
    Defendant moved to dismiss plaintiff's claims pursuant to Rule 12(b)(6) on the basis that the plaintiff's claims "are pre-empted by the Employee Retirement Income Security Act of 1974 [ERISA]." The trial court granted defendant's motion "because the claims asserted by plaintiff are preempted by . . . [ERISA], 29 U.S.C. § 1001, et seq."


    The dispositive issue is whether the contract of insurance referred to in the complaint is governed by ERISA.

    To determine the appropriateness of the dismissal of the complaint on the basis that the plaintiff's claims are preempted by ERISA first requires a determination of whether the "'contract of insurance' referred to in [plaintiff's] complaint is governed by ERISA." Hemphill v. Unisys Corp., 855 F. Supp. 1225, 1230 (D. Utah 1994). ERISA governs employee welfare benefit plans. To qualify under ERISA the plan must have three components: "(1) a contractual arrangement between the employer and the insurance company for the provision of insurance to the employer's employees; (2) an eligibility requirement of being an employee . . . ; (3) the employer's contribution of some [or] all of the insurance premiums on behalf of its employees." Id. at 1230-31 (quoting Hollister v. Molander, 744 F. Supp. 846, 847 (N.D. Ill. 1990)); see also 29 U.S.C.A. § 1002(1) (1985) (defining employee welfare benefit plan).

    In this case the "contract of insurance" is not part of the record and there are no allegations asserting who paid the insurance premiums. It is thus impossible to determine from the pleadings whether the contract qualifies under ERISA and it was error for the trial court to dismiss the complaint on the basis that the plan did qualify under ERISA.

Things to do:
• A. What does the ERISA opinion identify as the dispositive issue?
• B. Proceed with the ERISA opinion, picking up after its final sentence.
The items are separate material and have no connection to the ERISA opinion above.

Saved entries:
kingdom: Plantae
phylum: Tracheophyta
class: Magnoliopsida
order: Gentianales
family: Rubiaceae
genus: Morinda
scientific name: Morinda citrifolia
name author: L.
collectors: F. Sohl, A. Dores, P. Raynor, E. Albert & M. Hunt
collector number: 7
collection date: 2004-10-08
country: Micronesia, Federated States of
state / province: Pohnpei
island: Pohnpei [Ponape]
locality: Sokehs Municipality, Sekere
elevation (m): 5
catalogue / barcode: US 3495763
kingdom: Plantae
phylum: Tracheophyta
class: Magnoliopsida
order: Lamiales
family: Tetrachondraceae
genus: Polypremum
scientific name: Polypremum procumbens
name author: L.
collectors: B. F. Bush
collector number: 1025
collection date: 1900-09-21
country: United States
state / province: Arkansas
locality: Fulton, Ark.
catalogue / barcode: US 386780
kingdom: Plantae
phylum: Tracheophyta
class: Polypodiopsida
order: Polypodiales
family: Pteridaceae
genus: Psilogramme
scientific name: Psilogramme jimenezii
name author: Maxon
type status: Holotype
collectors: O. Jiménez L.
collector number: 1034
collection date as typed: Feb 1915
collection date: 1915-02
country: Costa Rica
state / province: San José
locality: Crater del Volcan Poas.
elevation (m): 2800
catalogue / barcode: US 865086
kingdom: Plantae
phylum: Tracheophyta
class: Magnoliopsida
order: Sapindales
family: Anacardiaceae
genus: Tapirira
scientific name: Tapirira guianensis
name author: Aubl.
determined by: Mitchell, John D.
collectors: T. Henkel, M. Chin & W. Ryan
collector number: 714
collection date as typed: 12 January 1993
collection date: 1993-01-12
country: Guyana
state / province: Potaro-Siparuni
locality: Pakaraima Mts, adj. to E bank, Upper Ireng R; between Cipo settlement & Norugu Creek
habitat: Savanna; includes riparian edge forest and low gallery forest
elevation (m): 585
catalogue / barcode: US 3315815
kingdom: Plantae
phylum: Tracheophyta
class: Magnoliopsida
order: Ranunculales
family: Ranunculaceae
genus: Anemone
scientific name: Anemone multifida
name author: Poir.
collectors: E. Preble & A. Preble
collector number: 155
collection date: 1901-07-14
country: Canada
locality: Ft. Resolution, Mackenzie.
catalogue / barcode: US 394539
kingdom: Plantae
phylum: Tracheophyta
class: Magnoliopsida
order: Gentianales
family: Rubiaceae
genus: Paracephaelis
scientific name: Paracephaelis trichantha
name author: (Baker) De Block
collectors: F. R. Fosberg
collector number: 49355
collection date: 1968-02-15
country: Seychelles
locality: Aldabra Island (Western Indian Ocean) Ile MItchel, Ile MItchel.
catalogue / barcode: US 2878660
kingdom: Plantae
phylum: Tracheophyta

Per-task outputs:
• A. Whether the contract of insurance referred to in the complaint is governed by ERISA.

• B.
    The defendant argues that the order of dismissal must be sustained for a reason not given by the trial court, namely that the plaintiff has not alleged that the defendant "did not have the discretion to deny the claim for benefits or that [it] abused its discretion in denying the claim." We disagree. Assuming the plan to be governed by ERISA, the complaint need only give fair notice that the plaintiff is a participant in the plan seeking to recover benefits under the plan. Hemphill, 855 F. Supp. at 1233. It is true that the court's standard of review of the administrator's decision to grant or deny benefits is governed by the discretion, if any, given to the administrator to determine benefits eligibility. Firestone Tire & Rubber Co. v. Bruch, 489 U.S. 101, 115, 103 L. Ed. 2d 80, 95 (1989). "If sufficient discretion is granted to the fiduciary by the relevant plan language, the fiduciary's interpretation of the plan will be upheld if it is reasonable." Martin Wald & David E. Kenty, ERISA: A Comprehensive Guide § 7.12, at 230 (1991) (hereinafter A Comprehensive Guide). Otherwise, a decision denying an employee benefits under a plan must be reviewed under a de novo standard. Hemphill, 855 F. Supp. at 1235.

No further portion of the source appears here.